From the records below, please repeat exactly the line that has "camera: 50 degrees right, 5 degrees down", the line that has "(897, 478) = (608, 614): table", and every line between them, and nothing else.

- - - - - - -

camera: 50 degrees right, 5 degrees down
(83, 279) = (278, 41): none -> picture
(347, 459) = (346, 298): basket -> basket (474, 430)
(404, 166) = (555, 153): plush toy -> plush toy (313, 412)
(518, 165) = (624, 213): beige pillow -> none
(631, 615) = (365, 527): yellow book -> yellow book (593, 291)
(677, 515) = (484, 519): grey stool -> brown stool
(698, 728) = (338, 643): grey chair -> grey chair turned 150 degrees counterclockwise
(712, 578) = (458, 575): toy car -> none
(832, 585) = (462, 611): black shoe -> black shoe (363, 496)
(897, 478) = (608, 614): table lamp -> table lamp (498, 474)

- - - - - - -

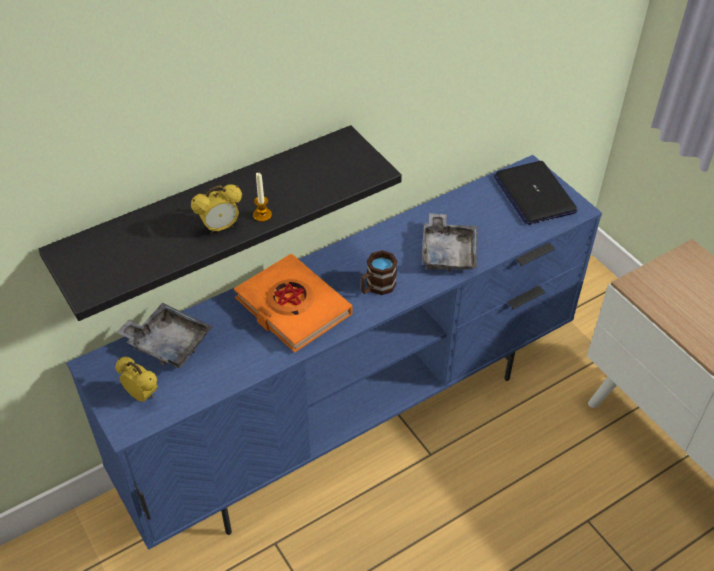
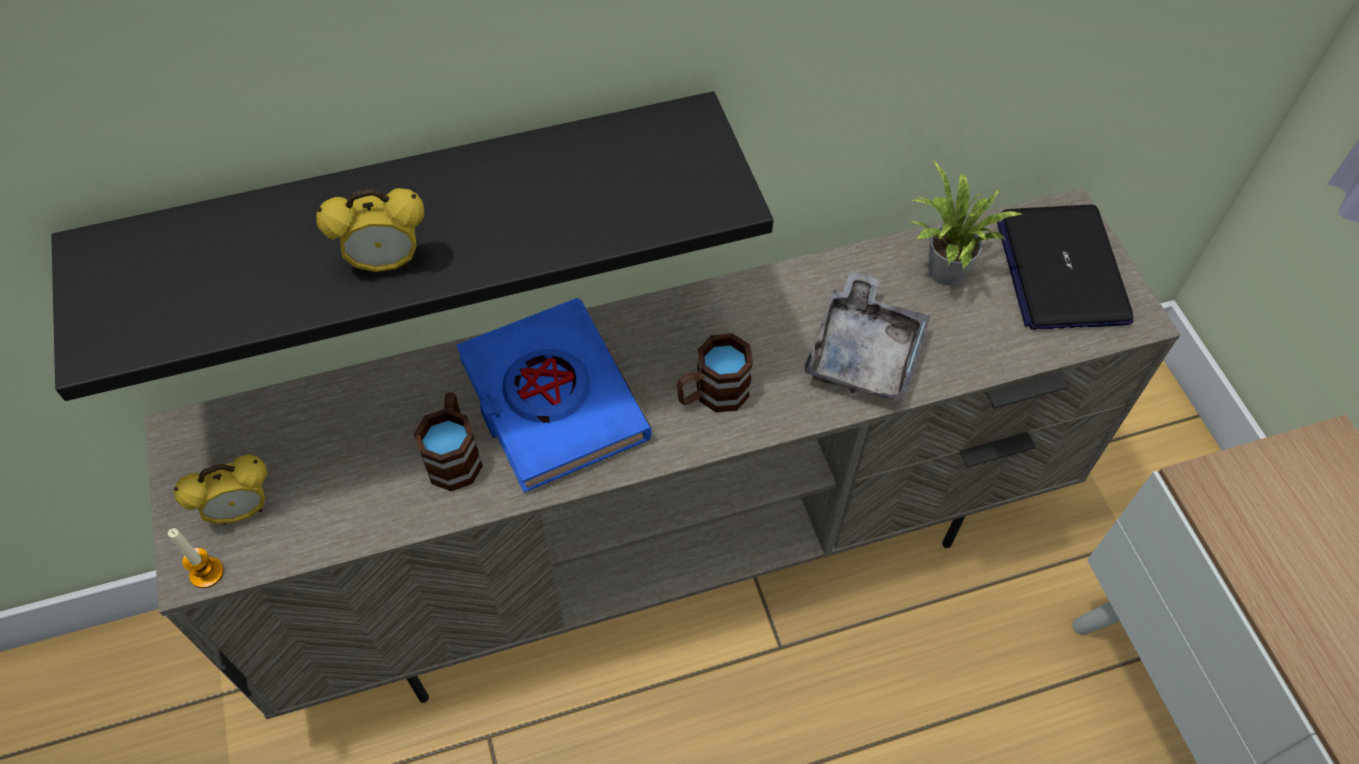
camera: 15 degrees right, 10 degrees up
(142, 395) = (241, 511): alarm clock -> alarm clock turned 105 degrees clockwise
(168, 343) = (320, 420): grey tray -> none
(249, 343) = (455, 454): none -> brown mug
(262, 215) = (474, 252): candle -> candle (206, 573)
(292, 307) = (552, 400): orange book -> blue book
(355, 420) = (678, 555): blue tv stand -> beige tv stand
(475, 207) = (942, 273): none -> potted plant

- - - - - - -

• Exercise result:
camera: 50 degrees right, 5 degrees down
(83, 279) = (278, 41): none -> picture
(347, 459) = (346, 298): basket -> basket (474, 430)
(404, 166) = (555, 153): plush toy -> plush toy (313, 412)
(518, 165) = (624, 213): beige pillow -> none
(631, 615) = (365, 527): yellow book -> yellow book (593, 291)
(677, 515) = (484, 519): grey stool -> brown stool
(698, 728) = (338, 643): grey chair -> grey chair turned 150 degrees counterclockwise
(712, 578) = (458, 575): toy car -> none
(832, 585) = (462, 611): black shoe -> black shoe (363, 496)
(897, 478) = (608, 614): table lamp -> table lamp (498, 474)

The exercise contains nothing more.